We must not, however, forbear to mention some slight defects, which we would wish much to see supplied, whenever it comes to another edition. In addition to the general index, there should be a separate index to each volume. In the first volume, only some of the families of minerals are enumerated, and for no other reason than that the Table might all be contained in one page. Another defect in the same part of the work is, that little is said of what are called compound rocks, or even of the different soils; and nothing at all of what every one has often occasion to hear mentioned, we mean the manner in which the earth is supposed to have been formed. Now we think that it would be interesting, and at the same time easy, to give a short account of these rocks, and, above all, of the different kinds of soils, and also to give some idea of what is meant by the theories of the earth. Another subject which we should have expected to see noticed, is fossil remains. In this there is much to interest and amuse; and it certainly falls within the author's plan. All these things would add little to the size, while they would greatly increase the value of the publication. It is proper also to remark, that the author might have taken more frequent occasion than he has done to impress on the minds of his readers the appearances of wisdom and goodness which are so often to be met with in the works of nature. In books intended for the use of the young, this is a duty that ought never to be omitted; and the performance of it constitutes one great excellence in the writings of Bigland and Mavor. Of the style and manner we cannot give a better idea, than by making an extract almost at random, which may be considered a fair specimen of what the book contains.

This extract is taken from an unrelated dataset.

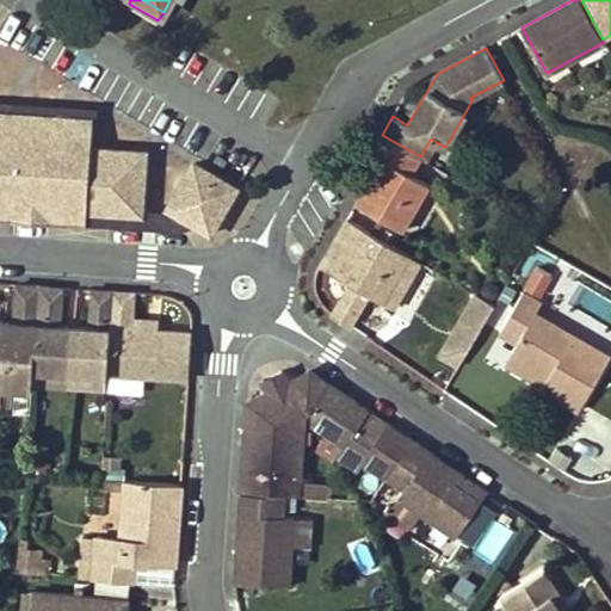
[(0,103),(0,112),(93,118),(94,109),(0,103)]
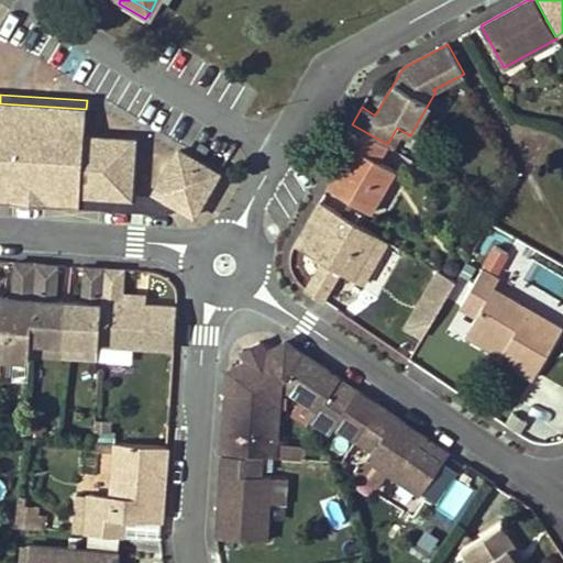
[(0,186),(131,194),(131,192),(134,139),(85,135),(86,109),(0,103),(0,186)]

"The common pear is a well-known garden fruit, derived from an English stock, the wild pear tree (Pyrus communis), which grows in hedges and thickets in Somersetshire and Sussex. It would be an endless task to describe the different known varieties of the cultivated pear. Some of these are very large, and others extremely small: some have a rich and luscious flavour, and others, as the iron pear, are so hard and disagreeable to the taste, as to be absolutely unfit to eat. Pears are chiefly used in desserts; and one or two of the kinds are stewed with sugar, baked, or preserved in syrup.

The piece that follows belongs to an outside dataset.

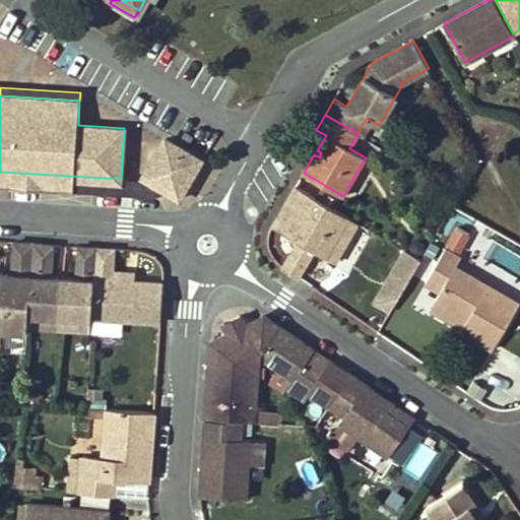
[(358,134),(364,137),(373,122),(367,118),(358,133),(358,134)]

"The fermented juice of pears is called perry, and is prepared nearly in the same manner as that of apples is for cider. The greatest quantities of perry are made in Worcestershire and Herefordshire. The Squash, the Oldfield, and the Barland perry are esteemed the best. Many of the dealers in champaigne wine are said to use perry to a great extent in the adulteration of it: and indeed, real good perry is little inferior in flavour or quality to champaigne.
"Of the wood of the pear tree, which is light, smooth, compact, and of a yellowish colour, carpenters' and joiners' tools are usually made, as well as the common kinds of flat rulers, and measuring scales. It is also used for picture frames that are to be stained black. The leaves impart a yellow dye, and are sometimes employed to communicate a green colour to blue cloth."